Most of my comments have already been addressed, so I won't reiterate them. I will note that our transportation system -- both our road system and our transportation system in this state are rated nationally as relatively low compared to other states. I think it is important to have a dedicated fund. The fairest way to have a dedicated fund is through the gas tax, which is essentially a user fee. The amount of tax you pay is directly proportional to how much you use the road system. I think this will provide jobs, both in the construction industry and in the engineering community, but it also adds to the economic development of the state. It provides easier transportation for industries and commercial developments that do exist in the state of which you locate. I think it is important for the further development of New Jersey.

Thank you.


J O S E P H F. J A N D A: Thank you for this opportunity. My name is Joe Janda, and I work for Foley, Inc., the Caterpillar dealer, in the 13 northern counties in New Jersey. Joe Fox, from the AGC pretty much summed up our feeling as to the need for stable and dedicated funding for the construction industry.
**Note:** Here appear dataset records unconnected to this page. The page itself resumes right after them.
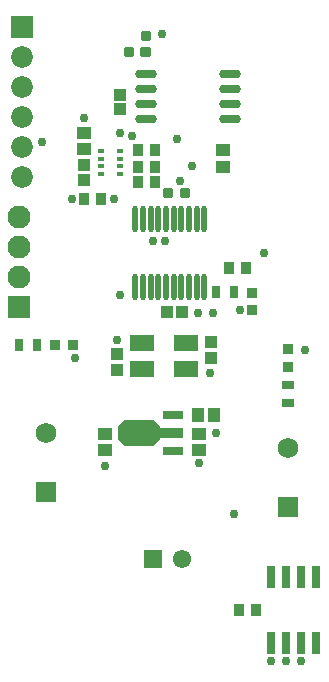
<source format=gbr>
G04*
G04 #@! TF.GenerationSoftware,Altium Limited,Altium Designer,25.7.1 (20)*
G04*
G04 Layer_Color=8388736*
%FSLAX44Y44*%
%MOMM*%
G71*
G04*
G04 #@! TF.SameCoordinates,265DE244-54D5-4CCD-A973-AF3357FD315F*
G04*
G04*
G04 #@! TF.FilePolarity,Negative*
G04*
G01*
G75*
%ADD20R,0.7500X1.0000*%
%ADD24R,0.5000X0.3500*%
%ADD35R,1.0000X0.7500*%
%ADD37R,0.8500X1.0500*%
%ADD38R,2.1500X1.3500*%
%ADD39R,1.1000X1.0000*%
%ADD40R,0.9500X0.9500*%
G04:AMPARAMS|DCode=41|XSize=0.91mm|YSize=0.8104mm|CornerRadius=0.1576mm|HoleSize=0mm|Usage=FLASHONLY|Rotation=180.000|XOffset=0mm|YOffset=0mm|HoleType=Round|Shape=RoundedRectangle|*
%AMROUNDEDRECTD41*
21,1,0.9100,0.4953,0,0,180.0*
21,1,0.5949,0.8104,0,0,180.0*
1,1,0.3151,-0.2975,0.2477*
1,1,0.3151,0.2975,0.2477*
1,1,0.3151,0.2975,-0.2477*
1,1,0.3151,-0.2975,-0.2477*
%
%ADD41ROUNDEDRECTD41*%
G04:AMPARAMS|DCode=42|XSize=0.91mm|YSize=0.8104mm|CornerRadius=0.1576mm|HoleSize=0mm|Usage=FLASHONLY|Rotation=270.000|XOffset=0mm|YOffset=0mm|HoleType=Round|Shape=RoundedRectangle|*
%AMROUNDEDRECTD42*
21,1,0.9100,0.4953,0,0,270.0*
21,1,0.5949,0.8104,0,0,270.0*
1,1,0.3151,-0.2477,-0.2975*
1,1,0.3151,-0.2477,0.2975*
1,1,0.3151,0.2477,0.2975*
1,1,0.3151,0.2477,-0.2975*
%
%ADD42ROUNDEDRECTD42*%
%ADD43R,1.1000X1.1000*%
%ADD44R,1.1500X1.0500*%
%ADD45R,1.1000X1.1000*%
%ADD46O,0.5000X2.2500*%
%ADD47R,0.8000X1.9000*%
%ADD48R,1.0500X1.1500*%
%ADD49R,1.7500X0.7500*%
%ADD50O,1.8500X0.7500*%
%ADD51R,0.9500X0.9500*%
G04:AMPARAMS|DCode=52|XSize=2.15mm|YSize=3.55mm|CornerRadius=0mm|HoleSize=0mm|Usage=FLASHONLY|Rotation=270.000|XOffset=0mm|YOffset=0mm|HoleType=Round|Shape=Octagon|*
%AMOCTAGOND52*
4,1,8,1.7750,0.5375,1.7750,-0.5375,1.2375,-1.0750,-1.2375,-1.0750,-1.7750,-0.5375,-1.7750,0.5375,-1.2375,1.0750,1.2375,1.0750,1.7750,0.5375,0.0*
%
%ADD52OCTAGOND52*%

%ADD53R,2.1500X0.8500*%
%ADD54R,1.2000X1.0500*%
%ADD55R,1.8400X1.8400*%
%ADD56C,1.8400*%
%ADD57C,1.5500*%
%ADD58C,1.9500*%
%ADD59R,1.9500X1.9500*%
%ADD60C,1.7500*%
%ADD61R,1.7500X1.7500*%
%ADD62R,1.5500X1.5500*%
%ADD63C,0.7500*%
D20*
X1666360Y584200D02*
D03*
X1681360D02*
D03*
X1500000Y540000D02*
D03*
X1515000D02*
D03*
D24*
X1585000Y691000D02*
D03*
X1569000Y684500D02*
D03*
X1585000D02*
D03*
X1569000Y691000D02*
D03*
Y704000D02*
D03*
Y697500D02*
D03*
X1585000Y704000D02*
D03*
Y697500D02*
D03*
D35*
X1727200Y505340D02*
D03*
Y490340D02*
D03*
D37*
X1686000Y315000D02*
D03*
X1700000D02*
D03*
X1677640Y604520D02*
D03*
X1691640D02*
D03*
X1600500Y705000D02*
D03*
X1555100Y662940D02*
D03*
X1614500Y705000D02*
D03*
Y690000D02*
D03*
Y677500D02*
D03*
X1600500D02*
D03*
X1569100Y662940D02*
D03*
X1600500Y690000D02*
D03*
D38*
X1641000Y541000D02*
D03*
X1604000Y519000D02*
D03*
Y541000D02*
D03*
X1641000Y519000D02*
D03*
D39*
X1662500Y541750D02*
D03*
Y528250D02*
D03*
X1582500Y531750D02*
D03*
Y518250D02*
D03*
D40*
X1696720Y583960D02*
D03*
Y568960D02*
D03*
X1727200Y535820D02*
D03*
Y520820D02*
D03*
D41*
X1607500Y787500D02*
D03*
Y801500D02*
D03*
D42*
X1606500Y787500D02*
D03*
X1592500D02*
D03*
X1640220Y668020D02*
D03*
X1626220D02*
D03*
D43*
X1584960Y751640D02*
D03*
Y739140D02*
D03*
X1554480Y692050D02*
D03*
Y679550D02*
D03*
D44*
Y705320D02*
D03*
Y718820D02*
D03*
X1652500Y450750D02*
D03*
X1572500D02*
D03*
X1652500Y464250D02*
D03*
X1572500D02*
D03*
D45*
X1637500Y567500D02*
D03*
X1625000D02*
D03*
D46*
X1630750Y646500D02*
D03*
X1598250Y588500D02*
D03*
X1624250Y646500D02*
D03*
Y588500D02*
D03*
X1617750Y646500D02*
D03*
X1656750D02*
D03*
X1650250D02*
D03*
X1643750D02*
D03*
X1637250D02*
D03*
X1611250D02*
D03*
X1604750D02*
D03*
X1598250D02*
D03*
X1656750Y588500D02*
D03*
X1650250D02*
D03*
X1643750D02*
D03*
X1637250D02*
D03*
X1630750D02*
D03*
X1617750D02*
D03*
X1611250D02*
D03*
X1604750D02*
D03*
D47*
X1738850Y287000D02*
D03*
X1726150D02*
D03*
X1713450D02*
D03*
X1751550D02*
D03*
X1713450Y343000D02*
D03*
X1726150D02*
D03*
X1738850D02*
D03*
X1751550D02*
D03*
D48*
X1665000Y480000D02*
D03*
X1651500D02*
D03*
D49*
X1630000Y450000D02*
D03*
Y480000D02*
D03*
D50*
X1607000Y730950D02*
D03*
X1678000Y756350D02*
D03*
Y769050D02*
D03*
X1607000Y743650D02*
D03*
Y769050D02*
D03*
Y756350D02*
D03*
X1678000Y743650D02*
D03*
Y730950D02*
D03*
D51*
X1545000Y540000D02*
D03*
X1530000D02*
D03*
D52*
X1601000Y465000D02*
D03*
D53*
X1628000D02*
D03*
D54*
X1672500Y690500D02*
D03*
Y704500D02*
D03*
D55*
X1502500Y808700D02*
D03*
D56*
Y783300D02*
D03*
Y757900D02*
D03*
Y732500D02*
D03*
Y707100D02*
D03*
Y681700D02*
D03*
D57*
X1638100Y358140D02*
D03*
D58*
X1500000Y648100D02*
D03*
Y622700D02*
D03*
Y597300D02*
D03*
D59*
Y571900D02*
D03*
D60*
X1727200Y452120D02*
D03*
X1522500Y465000D02*
D03*
D61*
X1727200Y402120D02*
D03*
X1522500Y415000D02*
D03*
D62*
X1613100Y358140D02*
D03*
D63*
X1554480Y731520D02*
D03*
X1518920Y711200D02*
D03*
X1666240Y464820D02*
D03*
X1595120Y716280D02*
D03*
X1686560Y568960D02*
D03*
X1651000Y566420D02*
D03*
X1741500Y535000D02*
D03*
X1635760Y678180D02*
D03*
X1633220Y713740D02*
D03*
X1738630Y271780D02*
D03*
X1713230D02*
D03*
X1725930D02*
D03*
X1661160Y515620D02*
D03*
X1652500Y440000D02*
D03*
X1620520Y802640D02*
D03*
X1584960Y718820D02*
D03*
Y581660D02*
D03*
X1582420Y543560D02*
D03*
X1572500Y437500D02*
D03*
X1544320Y662940D02*
D03*
X1546860Y528320D02*
D03*
X1706880Y617220D02*
D03*
X1645920Y690880D02*
D03*
X1623060Y627380D02*
D03*
X1579880Y662940D02*
D03*
X1681480Y396240D02*
D03*
X1663700Y566420D02*
D03*
X1612900Y627380D02*
D03*
M02*

</source>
I would like to add that technology is raising all our expectations to accomplish things quickly. Our deteriorating infrastructure is jeopardizing our competitiveness, regionally and nationally, to get things done quickly and without high productivity. This is an industry -- will not invest in New Jersey. We strongly support ACR-96 to protect and promote jobs and improve our way of life in New Jersey.

Thank you.

ASSEMBLYMAN BODINE: Thank you, gentlemen.

If there are no questions or comments--

I would like to thank the members of the Committee for joining us this morning and for everyone who came out this morning to support or to oppose ACR-96. At this time I would like to conclude this hearing.

I again thank you for your attendance.